> [Given exercise A]
Rewrite the paragraph of the Bitcoin article that begins "One of the core concepts of Bitcoin" in fewer words, keeping its main facts.
> [Given exercise B]
Copy out the passage of the Bitcoin article that opens with the words containing "For many people, apart" and closes with "category of cryptocurrencies.".
> [Given exercise C]
Write what comes next in the Bitcoin article, picking up after its final sentence.

Bitcoin — A new currency in the crisis The recent shutdown of one of the largest Bitcoin exchanges has reignited the discussion about the risks of an unregulated currency and put it back into the limelight of media.

For many people, apart from those with a high Internet affinity, the Bitcoin concept is probably still a fairly abstract notion. Satoshi Nakamoto invented Bitcoin as virtual money and a means of payment in 2009. The concept is based on cryptographical techniques and thus belongs to the category of cryptocurrencies.

As a consequence, the currently common intermediate steps of money transfers—via financial institutions and authorities—are skirted. With regard to the degree of anonymity of financial transactions, Bitcoin is thus on a level with exchanging cash nowadays, because the cash flows are difficult to trace.

History of Origins

One of the core concepts of Bitcoin has been shaped by the skepticism of its inventor Satoshi Nakamoto towards conventional currencies, central banks and today’s banking system. His concept aims at excluding every possible scope of influence from third parties on the money system. This contradicts today’s fiat money, where the amount of money is controlled by politicians and central banks.

he root problem with conventional currency is all the trust that’s required to make it work. The central bank must be trusted not to debase the currency, but the history of fiat currencies is full of breaches of that trust. Banks must be trusted to hold our money and transfer it electronically, but they lend it out in waves of credit bubbles with barely a fraction in reserve. We have to trust them with our privacy, trust them not to let identity thieves drain our accounts. Their massive overhead costs make micropayments impossible.
A generation ago, multi-user time-sharing computer systems had a similar problem. Before strong encryption, users had to rely on password protection to secure their files, placing trust in the system administrator to keep their information private. Privacy could always be overridden by the admin based on his judgment call weighing the principle of privacy against other concerns, or at the behest of his superiors. Then strong encryption became available to the masses, and trust was no longer required. Data could be secured in a way that was physically impossible for others to access, no matter for what reason, no matter how good the excuse, no matter what.

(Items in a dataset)

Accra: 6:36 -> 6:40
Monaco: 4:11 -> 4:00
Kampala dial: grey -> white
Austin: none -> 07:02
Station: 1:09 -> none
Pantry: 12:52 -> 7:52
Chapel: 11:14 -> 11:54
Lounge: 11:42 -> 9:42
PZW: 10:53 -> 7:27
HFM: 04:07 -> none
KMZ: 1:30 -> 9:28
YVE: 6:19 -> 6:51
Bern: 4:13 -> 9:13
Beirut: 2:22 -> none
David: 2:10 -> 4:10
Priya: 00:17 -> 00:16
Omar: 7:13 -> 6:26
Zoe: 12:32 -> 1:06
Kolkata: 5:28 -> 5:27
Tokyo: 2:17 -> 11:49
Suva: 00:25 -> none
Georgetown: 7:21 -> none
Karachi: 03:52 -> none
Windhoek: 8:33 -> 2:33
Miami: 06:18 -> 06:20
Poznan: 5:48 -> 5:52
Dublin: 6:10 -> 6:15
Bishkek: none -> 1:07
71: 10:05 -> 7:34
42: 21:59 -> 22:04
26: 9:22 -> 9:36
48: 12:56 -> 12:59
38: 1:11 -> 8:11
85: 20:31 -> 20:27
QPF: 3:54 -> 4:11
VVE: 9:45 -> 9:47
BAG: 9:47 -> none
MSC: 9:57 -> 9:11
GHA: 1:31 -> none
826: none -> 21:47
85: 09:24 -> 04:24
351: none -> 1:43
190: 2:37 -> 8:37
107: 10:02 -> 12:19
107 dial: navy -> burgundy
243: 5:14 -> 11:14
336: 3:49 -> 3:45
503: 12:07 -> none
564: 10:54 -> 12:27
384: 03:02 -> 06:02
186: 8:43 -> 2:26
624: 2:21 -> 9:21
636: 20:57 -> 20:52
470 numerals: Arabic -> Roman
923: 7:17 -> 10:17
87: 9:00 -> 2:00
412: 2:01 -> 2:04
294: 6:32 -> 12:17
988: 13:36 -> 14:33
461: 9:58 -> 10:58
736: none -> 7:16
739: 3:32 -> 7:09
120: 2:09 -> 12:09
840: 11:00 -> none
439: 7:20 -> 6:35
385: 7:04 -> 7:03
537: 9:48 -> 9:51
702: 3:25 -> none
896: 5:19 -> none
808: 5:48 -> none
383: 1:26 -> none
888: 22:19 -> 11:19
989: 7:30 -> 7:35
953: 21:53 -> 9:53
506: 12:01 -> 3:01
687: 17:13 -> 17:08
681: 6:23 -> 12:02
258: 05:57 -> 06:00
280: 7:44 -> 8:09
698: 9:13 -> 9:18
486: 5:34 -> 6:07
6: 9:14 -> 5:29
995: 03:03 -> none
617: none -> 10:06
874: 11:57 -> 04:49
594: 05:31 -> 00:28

> [Exercise response A]
Bitcoin's inventor, Satoshi Nakamoto, was skeptical of conventional currencies, central banks and the banking system. His concept therefore aims to exclude any third-party influence on the money system. This runs counter to fiat money, whose amount is controlled by politicians and central banks.

> [Exercise response B]
For many people, apart from those with a high Internet affinity, the Bitcoin concept is probably still a fairly abstract notion. Satoshi Nakamoto invented Bitcoin as virtual money and a means of payment in 2009. The concept is based on cryptographical techniques and thus belongs to the category of cryptocurrencies.

> [Exercise response C]
It’s time we had the same thing for money. With e-currency based on cryptographic proof, without the need to trust a third party middleman, money can be secure and transactions effortless.


Satoshi Nakamoto


Money creation is a central aspect of the concept of the Bitcoin currency. New coins are created and administered by use of processing power in a decentralized computer network. This process is called mining. The network consists of all participants who have installed a Bitcoin software on their computers. The network protocol limits the maximum number of Bitcoins ever to be produced to approx. 21 million units. Money creation beyond that amount is not possible. Bitcoins can be transferred freely between the members of this network. Each of these transactions receives a digital signature and is recorded in a public database. Within this concept, payments are final as soon as the network has approved the transaction and cannot be revoked anymore. Users can prove their ownership of Bitcoins through the ownership of cryptographical keys.

Exchange into other currencies

For a long time, there was no exchange rate for Bitcoins until the first transaction in 2010, when two pizzas were delivered in exchange for 10,000 Bitcoins (see At today’s current rate, this amount of 10,000 Bitcoins paid four years ago would approximately equal USD 6.5 million.
Nowadays, there are a number of exchange platforms that bring together buyers and sellers or even trade with Bitcoins at their own expense and convert them into conventional currencies such as euros or dollars. For the most part, these exchanges are unregulated. The trading venues allow for administrating the crypthographic key mentioned above and thus make a software installation and backup on the part of the end user superfluous. Mt. Gox, based in Japan, was one of the oldest and largest of these exchanges.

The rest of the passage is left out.